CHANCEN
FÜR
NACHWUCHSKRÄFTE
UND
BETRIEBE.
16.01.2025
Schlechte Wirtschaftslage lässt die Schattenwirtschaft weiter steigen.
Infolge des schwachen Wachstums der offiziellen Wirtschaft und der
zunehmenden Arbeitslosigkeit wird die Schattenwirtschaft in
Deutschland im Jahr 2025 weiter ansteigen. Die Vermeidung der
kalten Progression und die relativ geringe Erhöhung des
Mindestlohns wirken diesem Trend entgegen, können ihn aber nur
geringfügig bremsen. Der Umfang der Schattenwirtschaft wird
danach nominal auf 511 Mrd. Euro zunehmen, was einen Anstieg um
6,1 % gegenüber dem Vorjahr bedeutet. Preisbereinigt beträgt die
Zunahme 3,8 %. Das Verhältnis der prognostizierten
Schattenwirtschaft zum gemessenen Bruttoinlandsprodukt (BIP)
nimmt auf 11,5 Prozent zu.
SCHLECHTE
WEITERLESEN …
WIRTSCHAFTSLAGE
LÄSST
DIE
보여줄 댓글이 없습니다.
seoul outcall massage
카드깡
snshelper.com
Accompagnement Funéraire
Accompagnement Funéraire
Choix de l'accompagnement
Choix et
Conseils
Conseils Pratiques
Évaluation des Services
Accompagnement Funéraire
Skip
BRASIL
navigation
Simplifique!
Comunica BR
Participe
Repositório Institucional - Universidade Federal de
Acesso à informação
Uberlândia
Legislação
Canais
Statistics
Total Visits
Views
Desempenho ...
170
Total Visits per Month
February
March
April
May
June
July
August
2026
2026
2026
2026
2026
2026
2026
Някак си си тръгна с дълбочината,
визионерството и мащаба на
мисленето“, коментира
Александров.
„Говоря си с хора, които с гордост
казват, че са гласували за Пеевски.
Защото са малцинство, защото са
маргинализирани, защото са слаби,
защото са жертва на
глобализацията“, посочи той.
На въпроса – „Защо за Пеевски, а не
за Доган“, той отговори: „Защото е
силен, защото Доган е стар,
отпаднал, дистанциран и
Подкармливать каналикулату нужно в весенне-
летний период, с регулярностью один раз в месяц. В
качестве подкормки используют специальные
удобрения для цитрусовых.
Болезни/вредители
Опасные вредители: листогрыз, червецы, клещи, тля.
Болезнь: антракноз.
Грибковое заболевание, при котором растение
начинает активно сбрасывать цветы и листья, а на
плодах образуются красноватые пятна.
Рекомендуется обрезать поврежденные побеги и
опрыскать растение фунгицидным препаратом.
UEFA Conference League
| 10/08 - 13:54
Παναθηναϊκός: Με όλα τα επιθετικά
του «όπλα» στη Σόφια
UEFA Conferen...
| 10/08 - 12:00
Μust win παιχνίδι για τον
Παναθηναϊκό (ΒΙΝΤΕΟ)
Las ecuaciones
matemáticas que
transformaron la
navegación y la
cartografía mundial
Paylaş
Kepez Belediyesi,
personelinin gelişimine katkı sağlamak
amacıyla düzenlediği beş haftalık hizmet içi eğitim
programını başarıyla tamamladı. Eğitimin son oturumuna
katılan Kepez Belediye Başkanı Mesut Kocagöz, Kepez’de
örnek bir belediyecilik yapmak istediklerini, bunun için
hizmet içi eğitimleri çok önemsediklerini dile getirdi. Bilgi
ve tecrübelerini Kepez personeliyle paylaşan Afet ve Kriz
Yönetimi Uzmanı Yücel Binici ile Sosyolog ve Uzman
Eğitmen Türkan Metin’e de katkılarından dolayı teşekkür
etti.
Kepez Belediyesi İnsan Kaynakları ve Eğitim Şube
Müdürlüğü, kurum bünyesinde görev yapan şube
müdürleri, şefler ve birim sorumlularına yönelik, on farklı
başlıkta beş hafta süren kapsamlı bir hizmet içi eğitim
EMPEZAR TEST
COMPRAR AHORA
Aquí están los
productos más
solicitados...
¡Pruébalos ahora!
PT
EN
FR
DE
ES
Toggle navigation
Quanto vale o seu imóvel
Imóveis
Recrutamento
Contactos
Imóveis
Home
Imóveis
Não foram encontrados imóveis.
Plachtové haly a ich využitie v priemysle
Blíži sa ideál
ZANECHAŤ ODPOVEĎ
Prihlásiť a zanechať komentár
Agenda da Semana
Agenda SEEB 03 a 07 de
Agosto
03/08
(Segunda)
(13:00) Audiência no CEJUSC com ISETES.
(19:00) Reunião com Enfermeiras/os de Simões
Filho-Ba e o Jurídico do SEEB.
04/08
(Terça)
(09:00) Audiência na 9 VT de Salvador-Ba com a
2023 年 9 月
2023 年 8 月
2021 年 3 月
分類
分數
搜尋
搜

----------

*Problem to work on*
Write out the rows unchanged, from the very first line up to and including the line that contains "kalten Progression und".

*Written answer*
CHANCEN
FÜR
NACHWUCHSKRÄFTE
UND
BETRIEBE.
16.01.2025
Schlechte Wirtschaftslage lässt die Schattenwirtschaft weiter steigen.
Infolge des schwachen Wachstums der offiziellen Wirtschaft und der
zunehmenden Arbeitslosigkeit wird die Schattenwirtschaft in
Deutschland im Jahr 2025 weiter ansteigen. Die Vermeidung der
kalten Progression und die relativ geringe Erhöhung des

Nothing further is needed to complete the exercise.